Sei medici, un medico anestesista, due ostetriche ed un’infermiera imputati per la morte di Lavinia Marano, la 44enne deceduta il 23 settembre 2016 al Policlinico di Messina dopo aver dato alla luce il suo primo figlio. Lo ha deciso il gup di Messina Tiziana Leanza che ha disposto il rinvio a giudizio per omicidio colposo.

All’epoca dei fatti i sanitari erano in servizio presso il reparto di Ostetricia e ginecologia del nosocomio universitario.
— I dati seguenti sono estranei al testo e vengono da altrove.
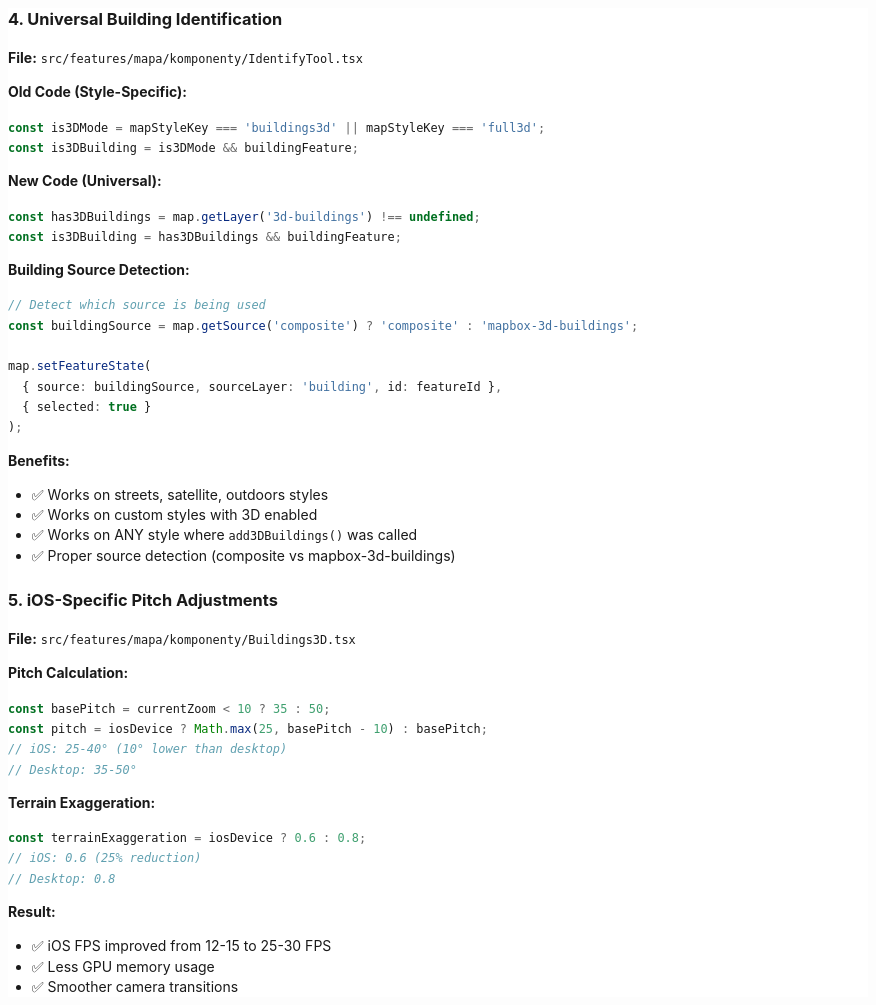 ### 4. Universal Building Identification

**File:** `src/features/mapa/komponenty/IdentifyTool.tsx`

**Old Code (Style-Specific):**
```typescript
const is3DMode = mapStyleKey === 'buildings3d' || mapStyleKey === 'full3d';
const is3DBuilding = is3DMode && buildingFeature;
```

**New Code (Universal):**
```typescript
const has3DBuildings = map.getLayer('3d-buildings') !== undefined;
const is3DBuilding = has3DBuildings && buildingFeature;
```

**Building Source Detection:**
```typescript
// Detect which source is being used
const buildingSource = map.getSource('composite') ? 'composite' : 'mapbox-3d-buildings';

map.setFeatureState(
  { source: buildingSource, sourceLayer: 'building', id: featureId },
  { selected: true }
);
```

**Benefits:**
- ✅ Works on streets, satellite, outdoors styles
- ✅ Works on custom styles with 3D enabled
- ✅ Works on ANY style where `add3DBuildings()` was called
- ✅ Proper source detection (composite vs mapbox-3d-buildings)

### 5. iOS-Specific Pitch Adjustments

**File:** `src/features/mapa/komponenty/Buildings3D.tsx`

**Pitch Calculation:**
```typescript
const basePitch = currentZoom < 10 ? 35 : 50;
const pitch = iosDevice ? Math.max(25, basePitch - 10) : basePitch;
// iOS: 25-40° (10° lower than desktop)
// Desktop: 35-50°
```

**Terrain Exaggeration:**
```typescript
const terrainExaggeration = iosDevice ? 0.6 : 0.8;
// iOS: 0.6 (25% reduction)
// Desktop: 0.8
```

**Result:**
- ✅ iOS FPS improved from 12-15 to 25-30 FPS
- ✅ Less GPU memory usage
- ✅ Smoother camera transitions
Si tratta del responsabile dell’Uoc di Ginecologia ed Ostetricia Onofrio Triolo, dei medici in servizio presso il reparto Antonio Denaro, Tomasella Quattrocchi, Vittorio Palmara e Roberta Granese e Rosario D’Anna, dell’anestesista in servizio presso il reparto Pasquale Vazzana, delle ostetriche Angelina Lacerna Russo e Serafina Villari, dell’infermiera Maria Grazia Pecoraro.

A difendere il personale del Policlinico gli avvocati Daniela Agnello, Tommaso Autru Ryolo, Benedetto Calpona, Carlo Autru Ryolo, Emanuela Trimarchi, Giuseppe Carrabba, Maurizio Cacace, Giuseppe Santilano, Francesco Rizzo, Flavia Maria Fiorenza Buzzanca, Agatino Bellomo e Ettore Cappuccio.
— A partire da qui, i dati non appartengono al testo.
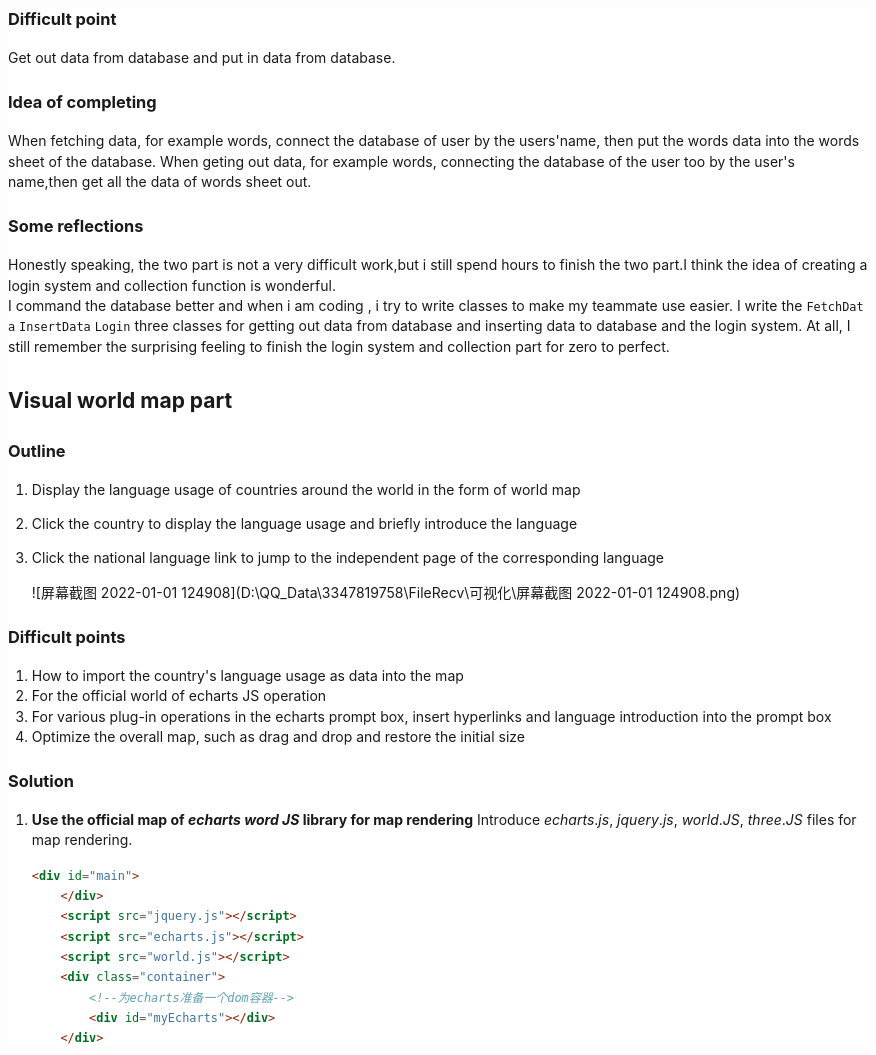 ### Difficult point

Get out data from database and put in data from database.

### Idea of completing

When fetching data, for example words, connect the database of user by the users'name, then put the words data into the words sheet of the database.
When geting out data, for example words, connecting the database of the user too by the user's name,then get all the data of words sheet out.

### Some reflections

Honestly speaking, the two part is not a very difficult work,but i still spend hours to finish the two part.I think the idea of creating a login system and collection function is wonderful.  
I command the database better and when i am coding , i try to write classes to make my teammate use easier. I write the `FetchData` `InsertData` `Login`  three classes for getting out data from database and inserting data to database and the login system.
At all, I still remember the surprising feeling to finish the login system and collection part for zero to perfect.

## Visual world map part

### Outline

1. Display the language usage of countries around the world in the form of world map

2. Click the country to display the language usage and briefly introduce the language

3. Click the national language link to jump to the independent page of the corresponding language

   ![屏幕截图 2022-01-01 124908](D:\QQ_Data\3347819758\FileRecv\可视化\屏幕截图 2022-01-01 124908.png)

### Difficult points

1. How to import the country's language usage as data into the map
2. For the official world of echarts JS operation
3. For various plug-in operations in the echarts prompt box, insert hyperlinks and language introduction into the prompt box
4. Optimize the overall map, such as drag and drop and restore the initial size

### Solution

1. **Use the official map of $echarts \   word\ JS$ library for map rendering**
            Introduce $echarts.js,\  jquery.js,\  world. JS,\   three.JS$ files for map rendering.

   ```html
   <div id="main">
       </div>
       <script src="jquery.js"></script>
       <script src="echarts.js"></script>
       <script src="world.js"></script>
       <div class="container">
           <!--为echarts准备一个dom容器-->
           <div id="myEcharts"></div>
       </div>
   ```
L’inizio del processo è stato fissato per il 14 giugno 2019 davanti al giudice monocratico Pagana che dovrà stabilire quali responsabilità vi siano state nel decesso di Lavinia Marano, apprezzata cantante messinese, che aveva dato alla luce il suo bambino con il parto cesareo a cui seguì un’emorragia.
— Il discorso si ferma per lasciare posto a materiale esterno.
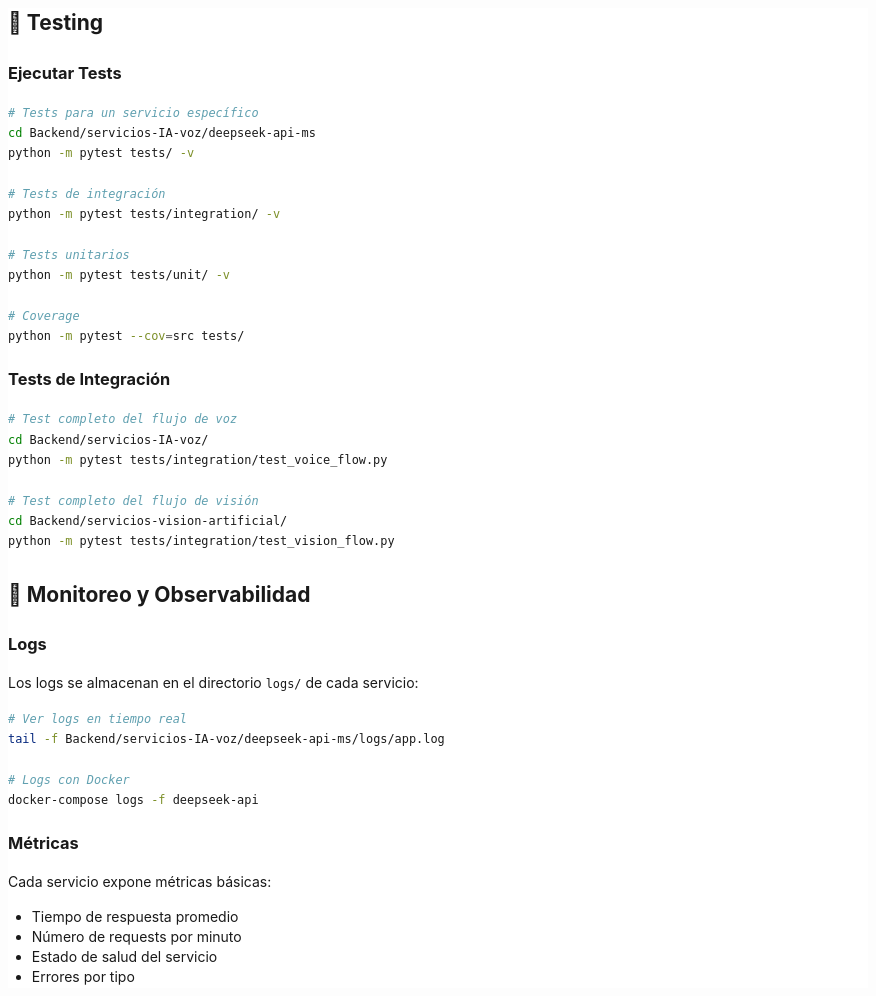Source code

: ## 🧪 Testing

### Ejecutar Tests

```bash
# Tests para un servicio específico
cd Backend/servicios-IA-voz/deepseek-api-ms
python -m pytest tests/ -v

# Tests de integración
python -m pytest tests/integration/ -v

# Tests unitarios
python -m pytest tests/unit/ -v

# Coverage
python -m pytest --cov=src tests/
```

### Tests de Integración

```bash
# Test completo del flujo de voz
cd Backend/servicios-IA-voz/
python -m pytest tests/integration/test_voice_flow.py

# Test completo del flujo de visión
cd Backend/servicios-vision-artificial/
python -m pytest tests/integration/test_vision_flow.py
```

## 🔧 Monitoreo y Observabilidad

### Logs

Los logs se almacenan en el directorio `logs/` de cada servicio:

```bash
# Ver logs en tiempo real
tail -f Backend/servicios-IA-voz/deepseek-api-ms/logs/app.log

# Logs con Docker
docker-compose logs -f deepseek-api
```

### Métricas

Cada servicio expone métricas básicas:

- Tiempo de respuesta promedio
- Número de requests por minuto
- Estado de salud del servicio
- Errores por tipo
A chiedere giustizia la famiglia della donna, che si è affidata agli avvocati Nunzio Rosso, Franco Rosso, Giovanni Caroè e Carola Flick.

Sul sito stampalibera.it ecco nei particolari i reati che la procura ha individuato e dai quali i singoli imputati dovranno difendersi nel processo:

“Triolo, Denaro Quattrocchi, Palmara, Granese, D’Anna, Vazzana, Russo e Villari e la Pecoraro perché in cooperazione tra loro e nelle rispettive qualità per negligenza, imprudenza, imperizia;

D’Anna per aver deciso il ricovero della paziente alla 39° settimana di gravidanza e disponendo l’induzione medica del travaglio di parto pur in assenza delle indicazioni assolute a tale intervento;

Triolo, Denaro e quattrocchi per aver omesso di sottoporre la paziente a infusione continua di Nalador e altri presidi terapeutici, nel post operatorio del parto cesareo al fine di prevenire la prevedibile atonia post partum;

Triolo, Palmara, Granese e Vazzana per aver optato per un intervento di revisione cavitaria strumentale e inserimento del Bakri Ballon al fine di ridurre l’emorragia in atto ed omettendo di provvedere ad isterectomia dopo aver verificato che, in seguito al posizionamento del dispositivo, il sanguinamento non era completamente  cessato;

Triolo, Palmara, Granese e Vazzana per aver omesso di monitorare costantemente e in modo adeguato le condizioni della paziente nel post operatorio dell’intervento, nonché omettendo di richiedere in via d’urgenza l’esecuzione di esami di laboratorio al fine di valutare il rischio di evoluzione in CID (coagulazione intramuscolare disseminata) della emorragia in atto;

Russo, Villari e Pecoraro per aver omesso di monitorare costantemente e in modo adeguato le condizioni della paziente nel post operatorio dell’intervento di parto cesareo – al fine di verificare l’esistenza di emorragie, o comunque di complicanze, e dell’intervento di revisione cavitaria strumentale e inserimento del Bakri Ballon e in particolare nel non eseguire rilievi dei parametri vitali della stessa;

Tutti con le modalità indicate provocavano il decesso di Lavinia Marano che decedeva a causa di una compromissione multiorgano per intervenuto CID, conseguente ad emorragia post partum da atonia uterina”.